• [EXCERPTED PASSAGE]
I take absurd pleasure in a meme that appears on Facebook and in random e-mails. It wonders how baby boomers ever survived their dangerous childhoods. Riding bikes without wearing helmets? Living in houses layered in lead paint? Drinking whole milk?
Yup. We did all that and more. How did we make it to adulthood? He-he. I think it’s a shame the way kids are coddled today, often to their detriment. I enjoy recalling those fun days. To think I thought my parents were overprotective!
The question, however, is not rhetorical. How did we do it?
For starters, I must say that bad things happened to children in the 1950s and ‘60s. I was participating in a school-yard race and as I stretched one leg behind me, I stuck my bare ankle right into the spike of a barbed-wire fence. My sister was bit by a dog as she sat on the swings. She also stuck her hand into the blades of a manual lawn mower our mother was dragging backward, and nearly cut her finger off. A neighbor child wandered into a small pond and nearly drowned. One schoolmate hit a line drive on the playground and smacked another student straight in the eye.

• [CHALLENGE]
Return the passage about how baby boomers survived their hazardous childhoods in full, word for word.

• [LISTED ENTRIES]
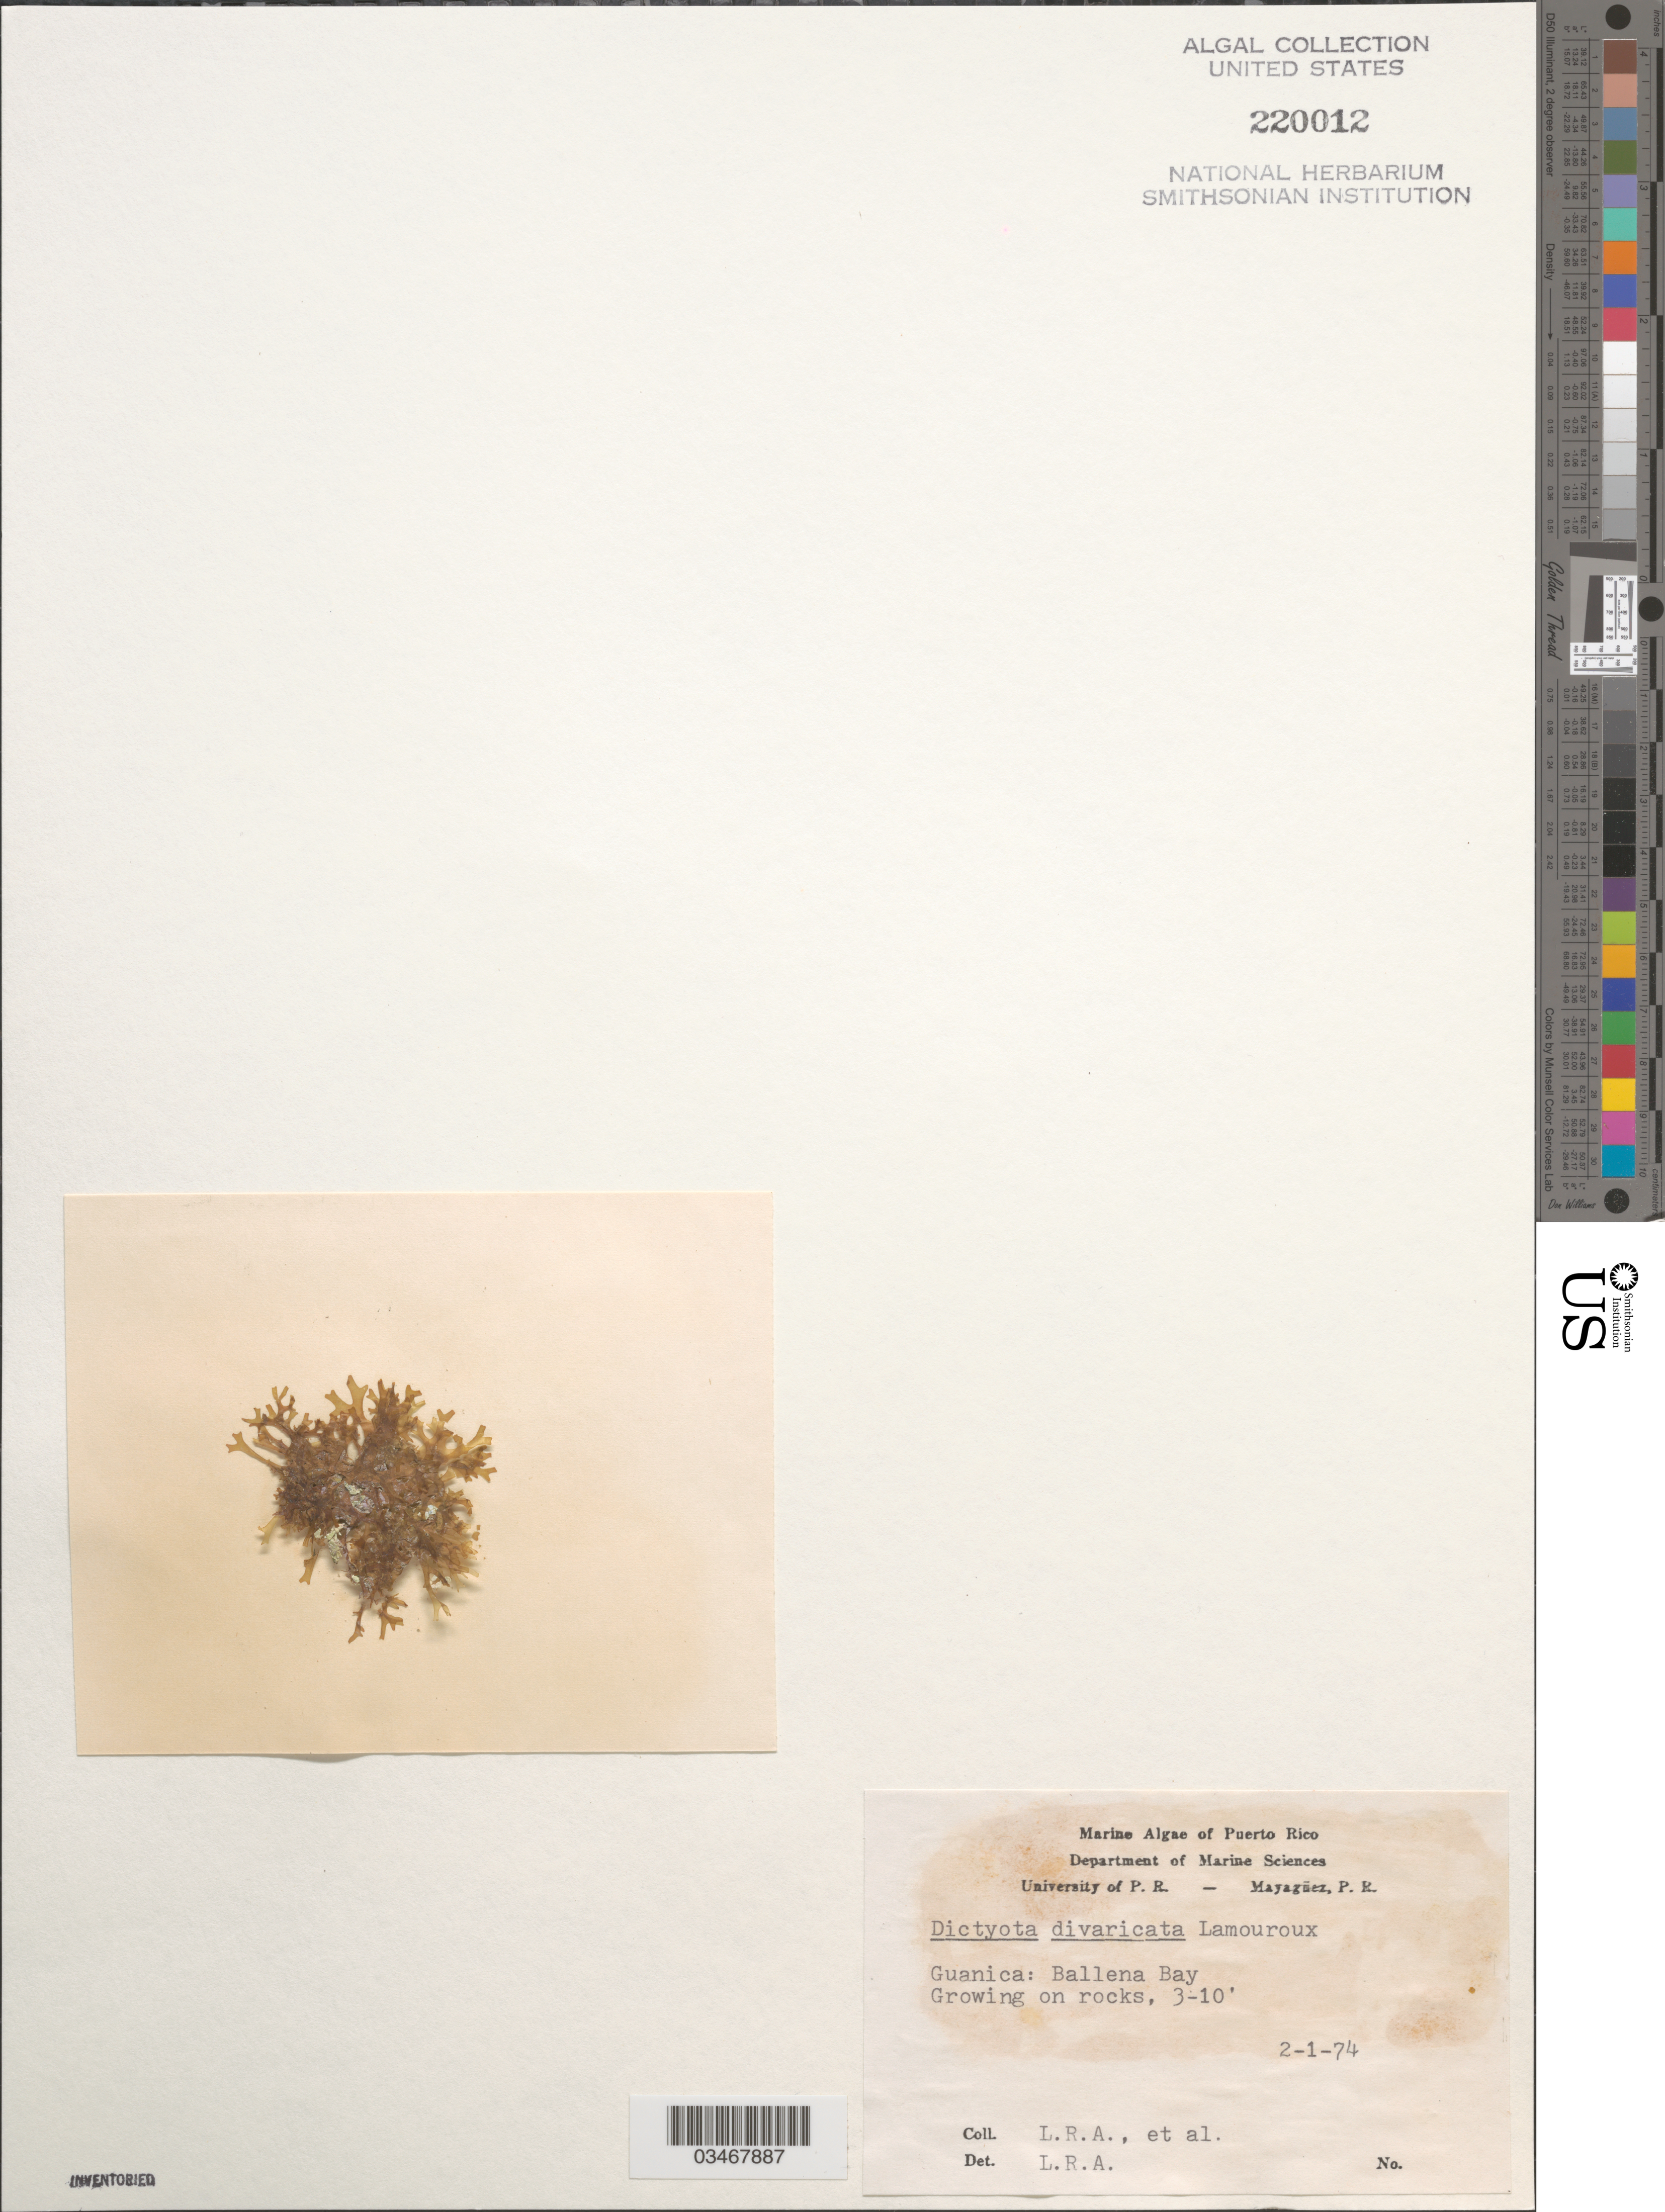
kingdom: Chromista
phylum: Ochrophyta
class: Phaeophyceae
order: Dictyotales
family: Dictyotaceae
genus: Dictyota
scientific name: Dictyota divaricata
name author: J.V.Lamouroux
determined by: Almodovar, L. R.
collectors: L. Almodovar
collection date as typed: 01 Feb 1974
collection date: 1974-02-01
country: Puerto Rico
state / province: Guanica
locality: Growing on rocks.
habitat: Growing on rocks.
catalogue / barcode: US 220012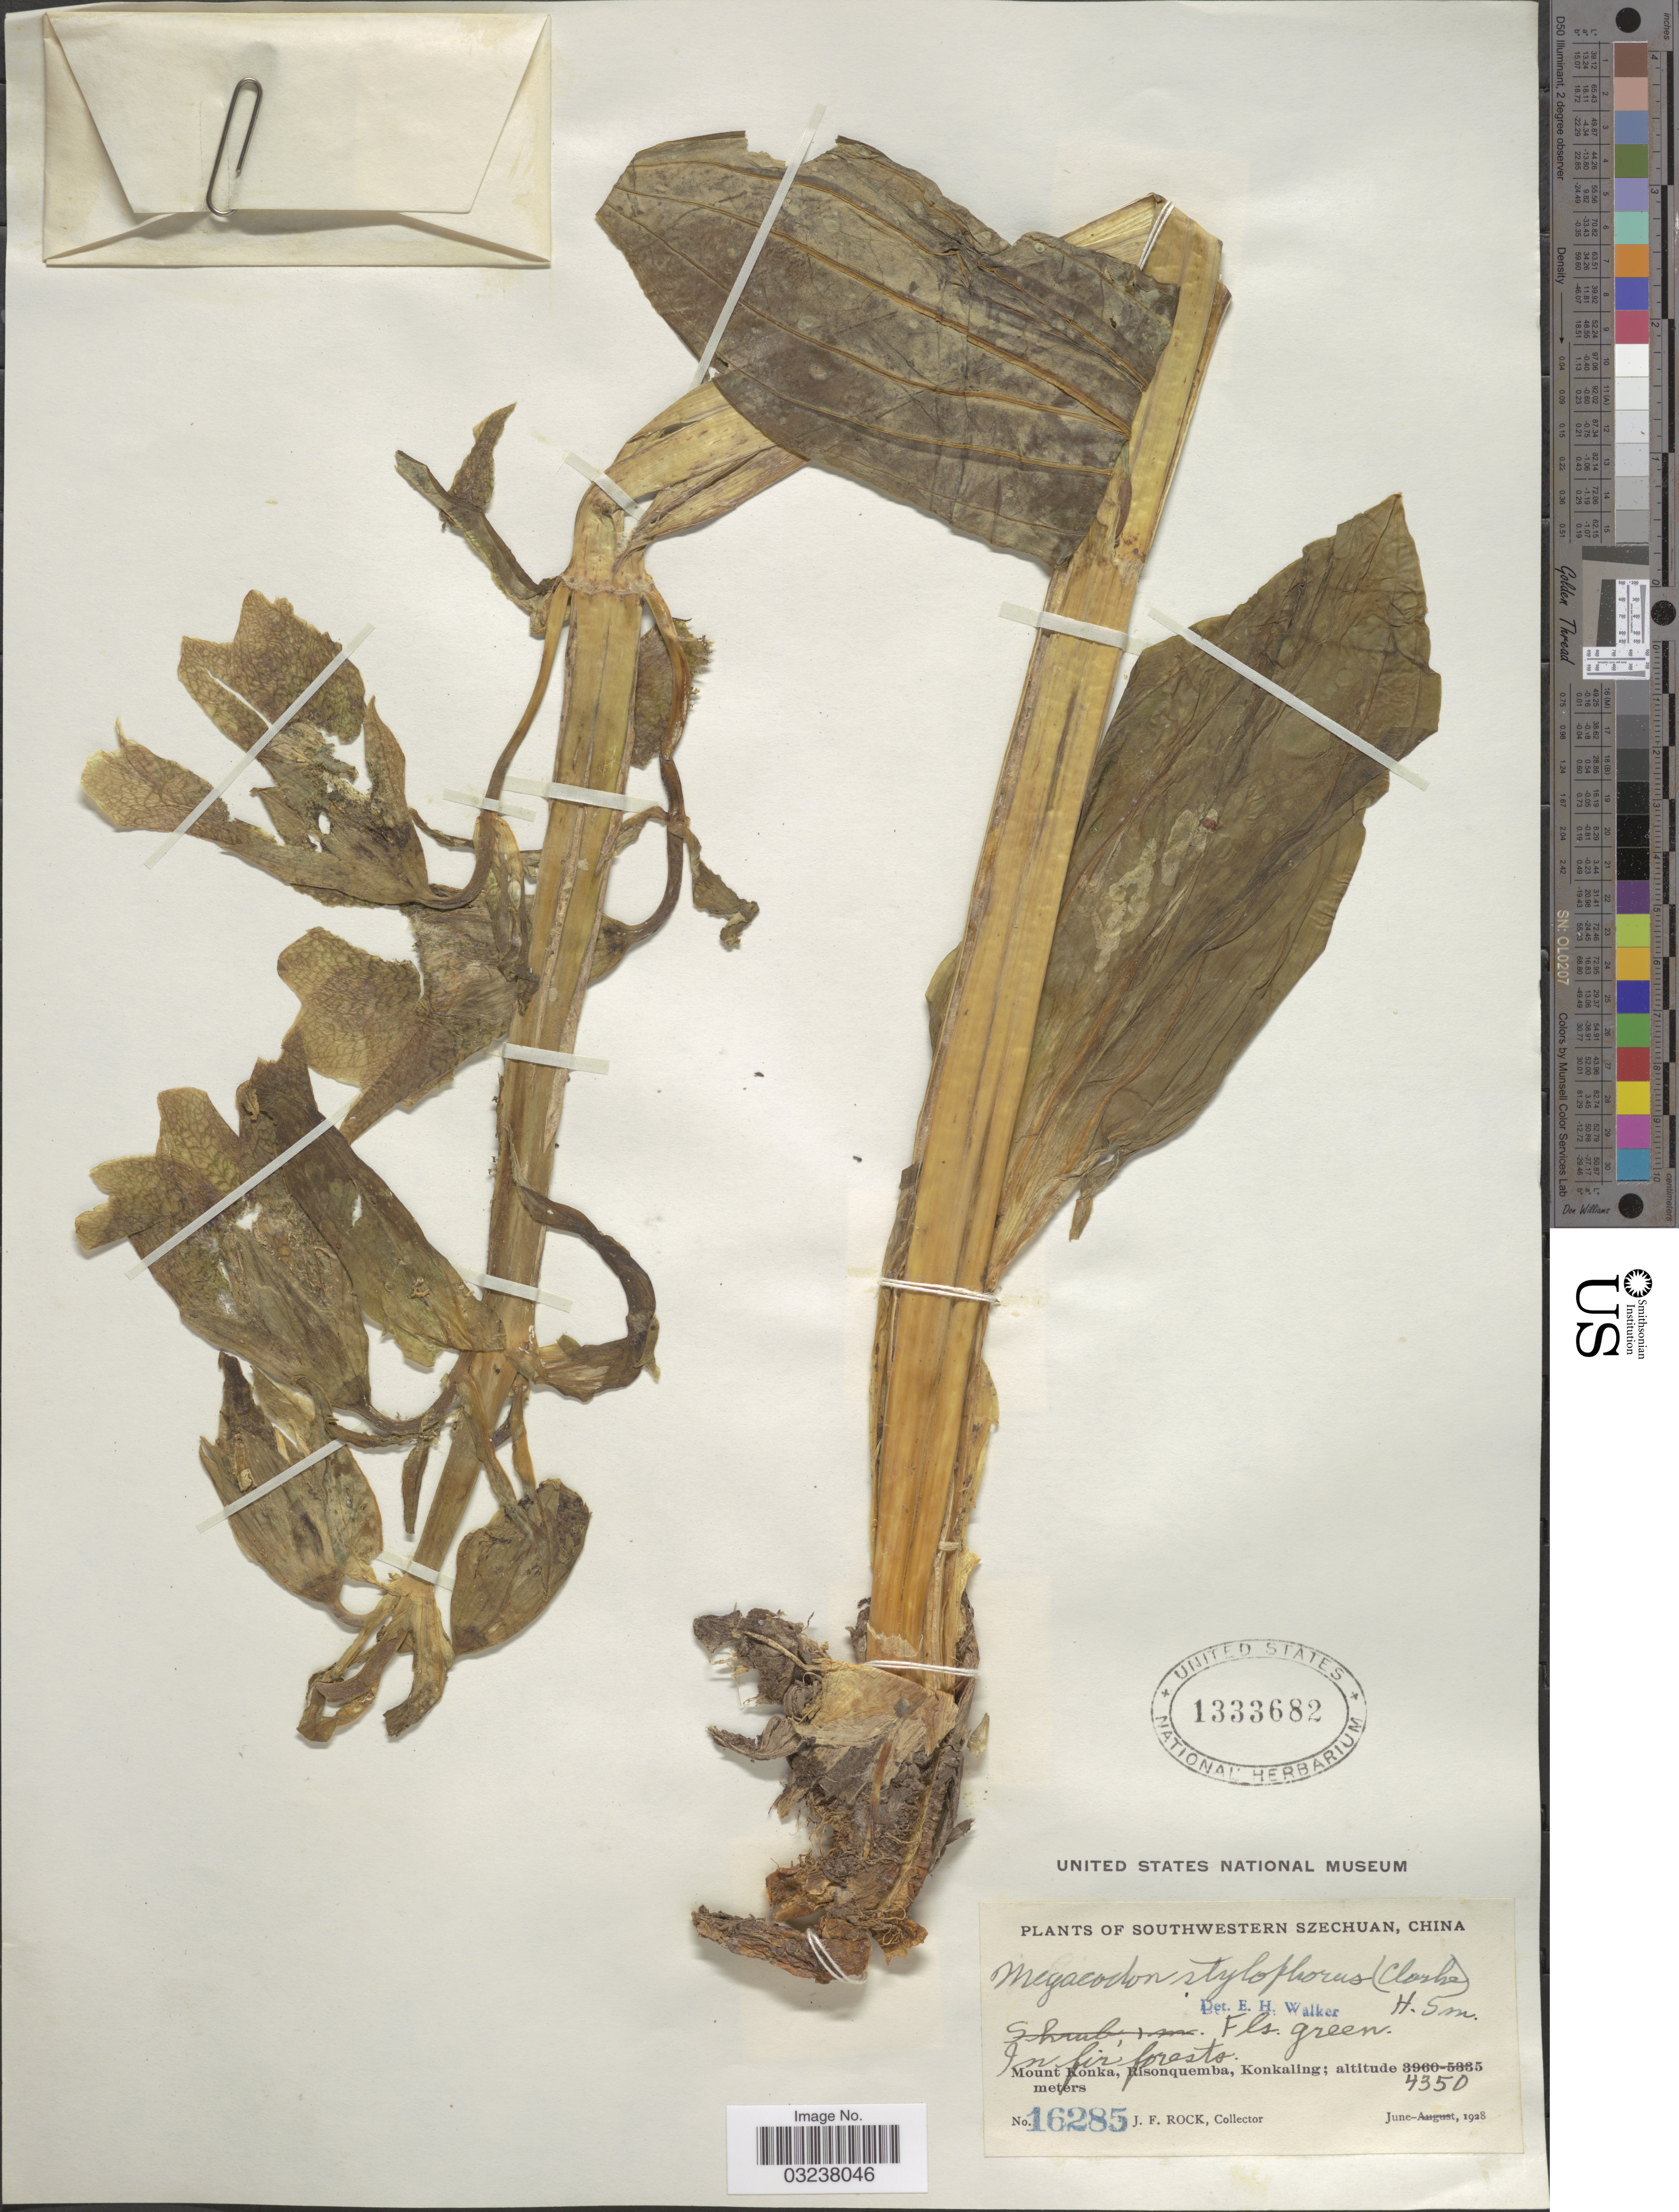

• [EXERCISE SOLUTION]
I take absurd pleasure in a meme that appears on Facebook and in random e-mails. It wonders how baby boomers ever survived their dangerous childhoods. Riding bikes without wearing helmets? Living in houses layered in lead paint? Drinking whole milk?
Yup. We did all that and more. How did we make it to adulthood? He-he. I think it’s a shame the way kids are coddled today, often to their detriment. I enjoy recalling those fun days. To think I thought my parents were overprotective!
The question, however, is not rhetorical. How did we do it?
For starters, I must say that bad things happened to children in the 1950s and ‘60s. I was participating in a school-yard race and as I stretched one leg behind me, I stuck my bare ankle right into the spike of a barbed-wire fence. My sister was bit by a dog as she sat on the swings. She also stuck her hand into the blades of a manual lawn mower our mother was dragging backward, and nearly cut her finger off. A neighbor child wandered into a small pond and nearly drowned. One schoolmate hit a line drive on the playground and smacked another student straight in the eye.